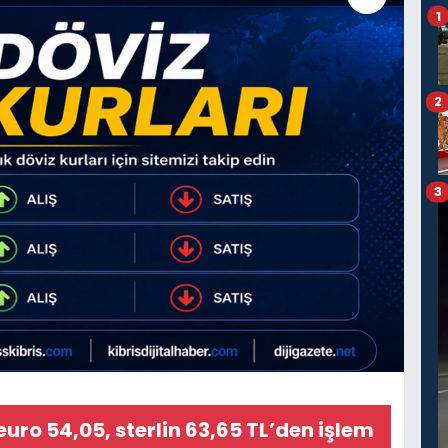
1
2
3
euro 54,05, sterlin 63,65 TL’den işlem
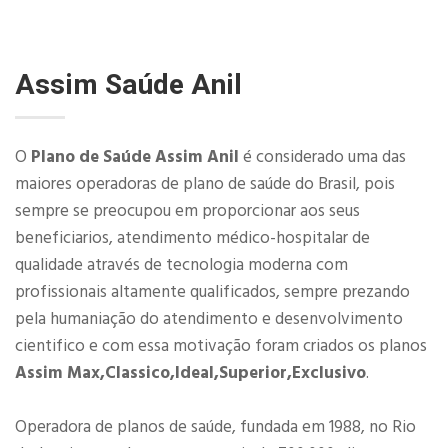
Assim Saúde Anil
O
Plano de Saúde Assim Anil
é considerado uma das
maiores operadoras de plano de saúde do Brasil, pois
sempre se preocupou em proporcionar aos seus
beneficiarios, atendimento médico-hospitalar de
qualidade através de tecnologia moderna com
profissionais altamente qualificados, sempre prezando
pela humaniação do atendimento e desenvolvimento
cientifico e com essa motivação foram criados os planos
Assim Max,Classico,Ideal,Superior,Exclusivo
.
Operadora de planos de saúde, fundada em 1988, no Rio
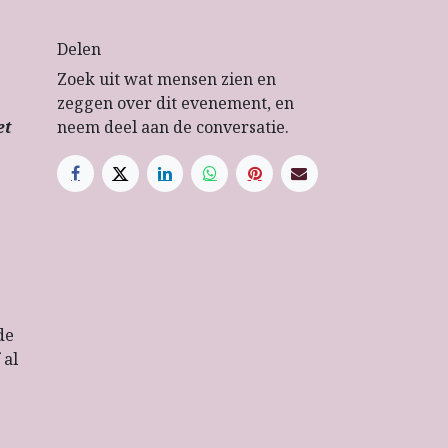
Delen
Zoek uit wat mensen zien en
zeggen over dit evenement, en
neem deel aan de conversatie.
et
de
 al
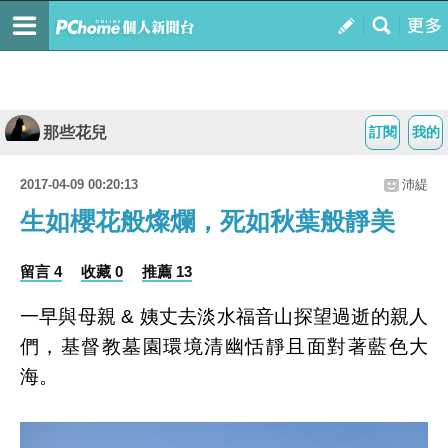
那些花兒
訂閱
我的
2017-04-09 00:20:13
沛緹
生如櫻花般燦爛，死如秋葉般靜美
留言 4
收藏 0
推薦 13
一早與母親 & 姨丈去淡水福音山探望過逝的親人
們，基督教墓園環境清幽恬靜且面對著藍色大
海。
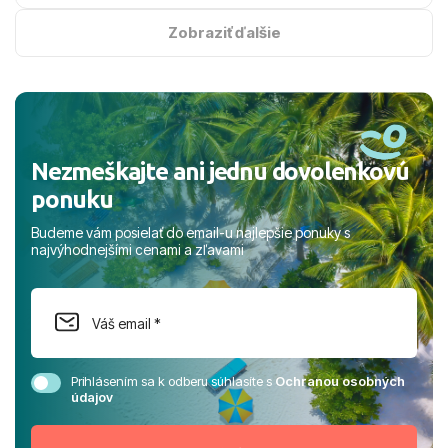
na vysokej úrovni. Všetko bolo zabezpečené na jednotku
s hviezdičkou. ​Už teraz sa tešíme, kam s nami vyrazíte
Zobraziť ďalšie
nabudúce! Ďakujeme za skvelé spomienky. ​S pozdravom
a prianím mnohých ďalších spokojných klientov, Juraj s
rodinou.
Nezmeškajte ani jednu dovolenkovú
ponuku
Budeme vám posielať do email-u najlepšie ponuky s
najvýhodnejšími cenami a zľavami
Prihlásením sa k odberu súhlasíte s
Ochranou osobných
údajov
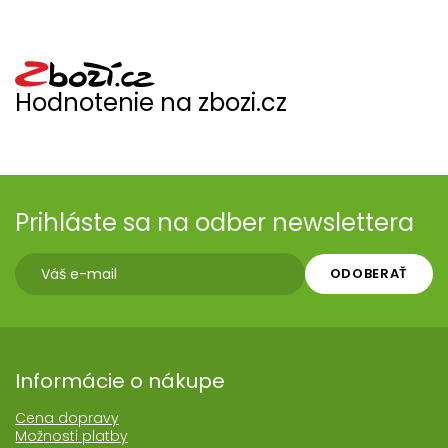
Hodnotenie na zbozi.cz
Prihláste sa na odber newslettera
ODOBERAŤ
Informácie o nákupe
Cena dopravy
Možnosti platby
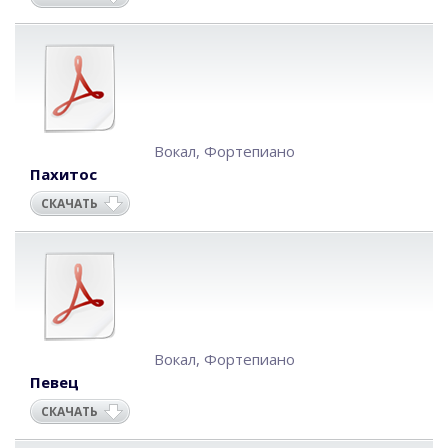
Вокал
,
Фортепиано
Пахитос
СКАЧАТЬ
Вокал
,
Фортепиано
Певец
СКАЧАТЬ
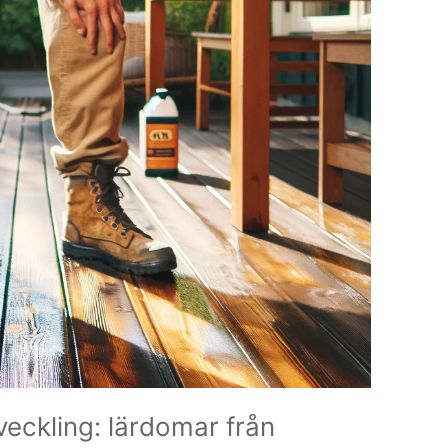
utveckling: lärdomar från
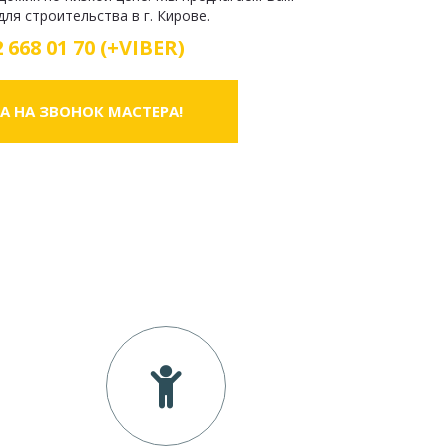
ля строительства в г. Кирове.
 668 01 70 (+VIBER)
А НА ЗВОНОК МАСТЕРА!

-.-.-

Render every line of text in the material above as a Markdown table with the columns Row and Line, numbering the rows in order and leaving out blank lines. Leave the pictures out of the answer.

| Row | Line |
|---|---|
| 1 | 1 |
| 2 | 2 |
| 3 | 3 |
| 4 | euro 54,05, sterlin 63,65 TL’den işlem |
| 5 | Assim Saúde Anil |
| 6 | O |
| 7 | Plano de Saúde Assim Anil |
| 8 | é considerado uma das |
| 9 | maiores operadoras de plano de saúde do Brasil, pois |
| 10 | sempre se preocupou em proporcionar aos seus |
| 11 | beneficiarios, atendimento médico-hospitalar de |
| 12 | qualidade através de tecnologia moderna com |
| 13 | profissionais altamente qualificados, sempre prezando |
| 14 | pela humaniação do atendimento e desenvolvimento |
| 15 | cientifico e com essa motivação foram criados os planos |
| 16 | Assim Max,Classico,Ideal,Superior,Exclusivo |
| 17 | . |
| 18 | Operadora de planos de saúde, fundada em 1988, no Rio |
| 19 | Delen |
| 20 | Zoek uit wat mensen zien en |
| 21 | zeggen over dit evenement, en |
| 22 | neem deel aan de conversatie. |
| 23 | et |
| 24 | de |
| 25 |  al |
| 26 | 那些花兒 |
| 27 | 訂閱 |
| 28 | 我的 |
| 29 | 2017-04-09 00:20:13 |
| 30 | 沛緹 |
| 31 | 生如櫻花般燦爛，死如秋葉般靜美 |
| 32 | 留言 4 |
| 33 | 收藏 0 |
| 34 | 推薦 13 |
| 35 | 一早與母親 & 姨丈去淡水福音山探望過逝的親人 |
| 36 | 們，基督教墓園環境清幽恬靜且面對著藍色大 |
| 37 | 海。 |
| 38 | na vysokej úrovni. Všetko bolo zabezpečené na jednotku |
| 39 | s hviezdičkou. ​Už teraz sa tešíme, kam s nami vyrazíte |
| 40 | Zobraziť ďalšie |
| 41 | nabudúce! Ďakujeme za skvelé spomienky. ​S pozdravom |
| 42 | a prianím mnohých ďalších spokojných klientov, Juraj s |
| 43 | rodinou. |
| 44 | Nezmeškajte ani jednu dovolenkovú |
| 45 | ponuku |
| 46 | Budeme vám posielať do email-u najlepšie ponuky s |
| 47 | najvýhodnejšími cenami a zľavami |
| 48 | Prihlásením sa k odberu súhlasíte s |
| 49 | Ochranou osobných |
| 50 | údajov |
| 51 | Hodnotenie na zbozi.cz |
| 52 | Prihláste sa na odber newslettera |
| 53 | ODOBERAŤ |
| 54 | Informácie o nákupe |
| 55 | Cena dopravy |
| 56 | Možnosti platby |
| 57 | Вокал |
| 58 | , |
| 59 | Фортепиано |
| 60 | Пахитос |
| 61 | СКАЧАТЬ |
| 62 | Вокал |
| 63 | , |
| 64 | Фортепиано |
| 65 | Певец |
| 66 | СКАЧАТЬ |
| 67 | utveckling: lärdomar från |
| 68 | ля строительства в г. Кирове. |
| 69 |  668 01 70 (+VIBER) |
| 70 | А НА ЗВОНОК МАСТЕРА! |